Bizim Bot ağlıyordu. Tüm bu anılardan kurtulmak hiç de kolay değildi anlayacağınız. İşte kapı açılıyor. Sahibi o hain spor ayakkabıyla içeri adım atıyor. Birkaç dakikaya yanında olacak. İçi parçalanacak. İşte geldi. Tepesinde dikiliyor ve kokuşmuş enfes ayağını spor ayakkabısından çıkarıyor. Nasılda bu hissi özlemiş. Kıskançlık ve öfkeyle bakıyor spor ayakkabıya. Spor ayakkabı ise spor ayakkabı olduğundan mı, yoksa sadece keyfini çıkaran bir velet olduğundan mı bilinmez, burun kıvırarak ne haber diyor bizim ihtiyar bota.

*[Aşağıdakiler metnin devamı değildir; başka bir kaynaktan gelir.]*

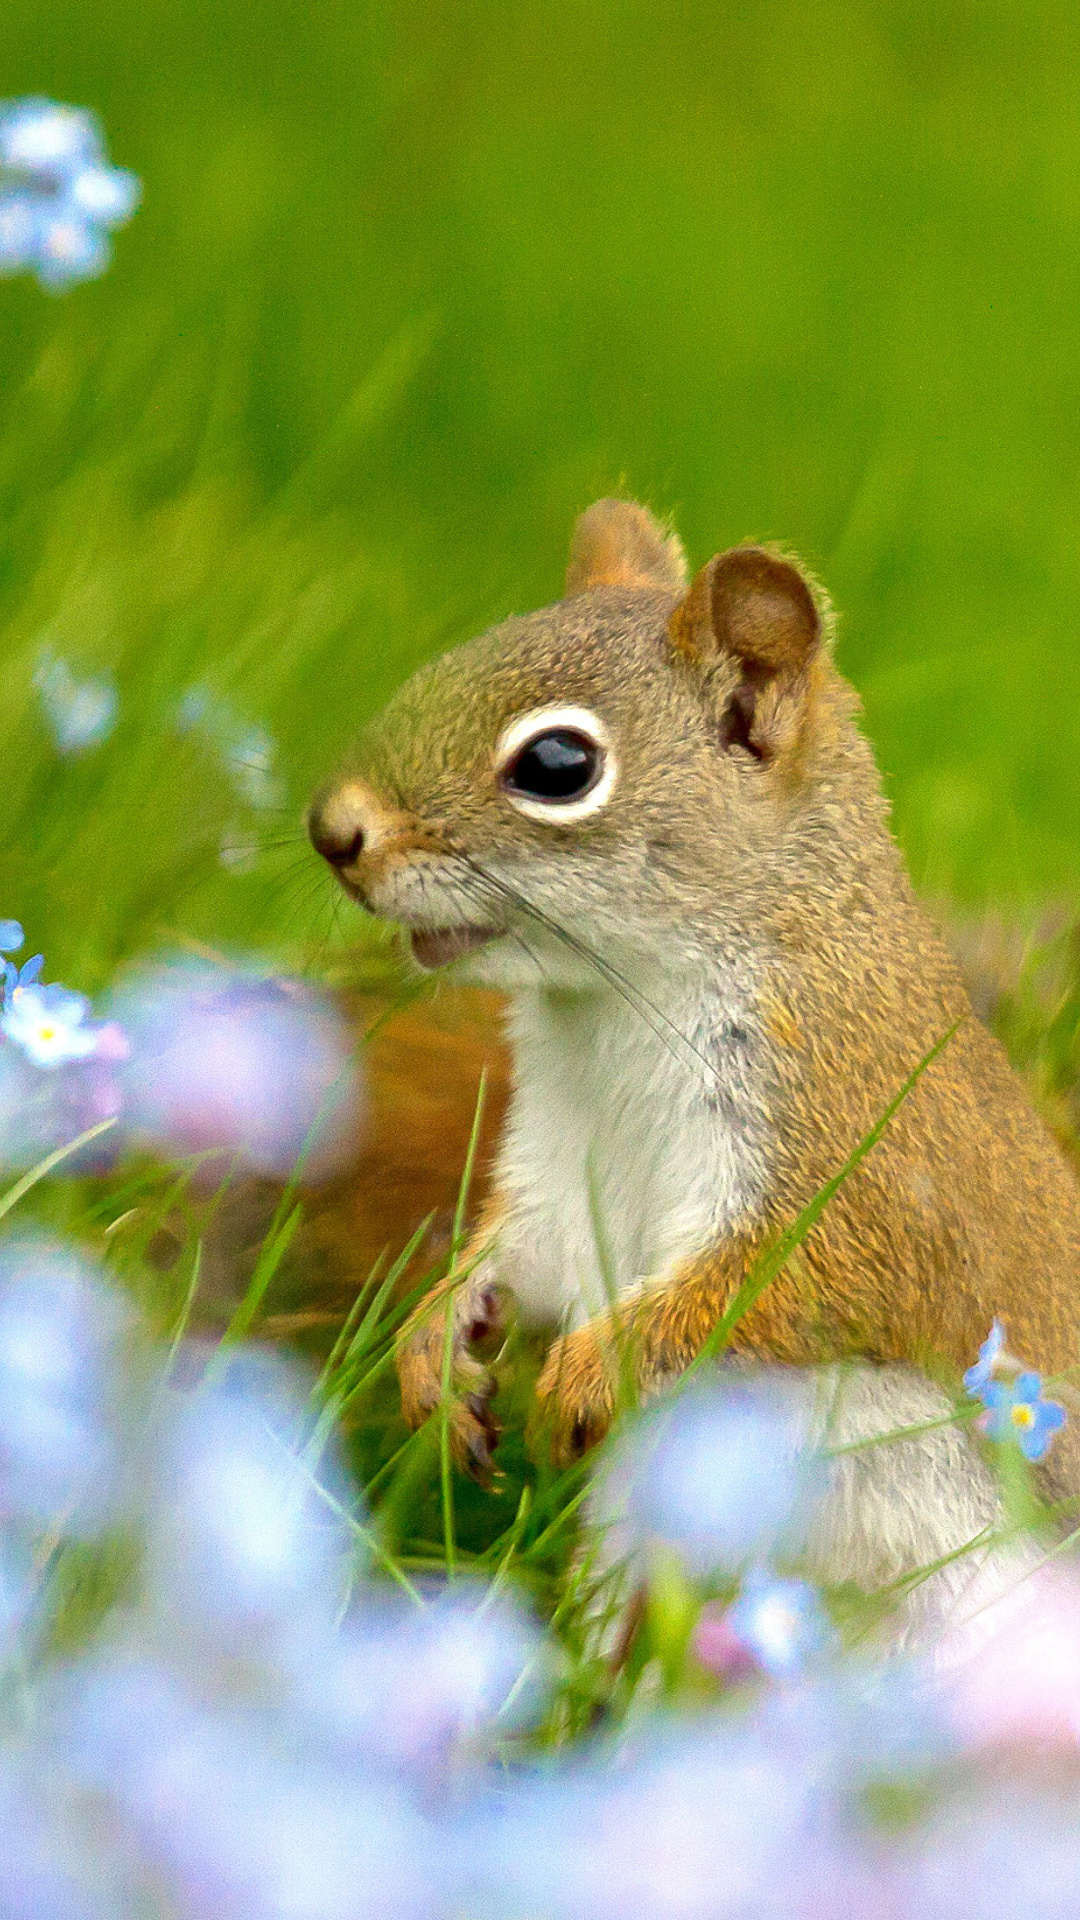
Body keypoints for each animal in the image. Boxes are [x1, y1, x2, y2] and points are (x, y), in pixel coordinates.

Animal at [305, 499, 1076, 1589]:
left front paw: (588, 1374)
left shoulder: (860, 1156)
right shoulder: (558, 1161)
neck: (612, 1011)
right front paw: (436, 1344)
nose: (332, 831)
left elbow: (783, 1283)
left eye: (557, 766)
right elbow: (524, 1248)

Botumuz cevap vermiyor, gözlerini devirip bu özel ve muhteşem anı kendisinin değil de yeni yetme bu velet yaşıyor diye kıskançlık içinde, içi içini kemiriyor.



Sonra aklına bir plan geliyor. Gülüyor ve herkesin uyumasını bekliyor.



Sahibi bayağı uykucu bir tipti. Sabah on tane alarm kurar, anca uyanıp hızlıca işe giderdi. O kadar hızlı ve telaşla hareket ederdi ki hep patronum bu sefer kovacak der, hızlıca ayakkabısını giyerdi.



Gece olmuştu. Herkes uykuda, bizim Bot bekliyor haince ve kötücül bir gülümseme ile. Ev sesizleştiğinde, uyku ağır bastığında ahalinin üstüne bizim Bot işe koyuluyor. Sessizce bağcıkları ile spor ayakkabının bağcıklarını tutuyor ve yavaşça kördüğüm atmaya başlıyor. Çaktırmadan o kadar çok sıkmayı başarıyor ki sabah olduğunda telaşlı sahibi istediği kadar zorla dursun çözemezdi.



Gülüyor ve sonunda sahibiyle sabah işe gidecek olmanın verdiği keyifle uyumaya koyuluyor.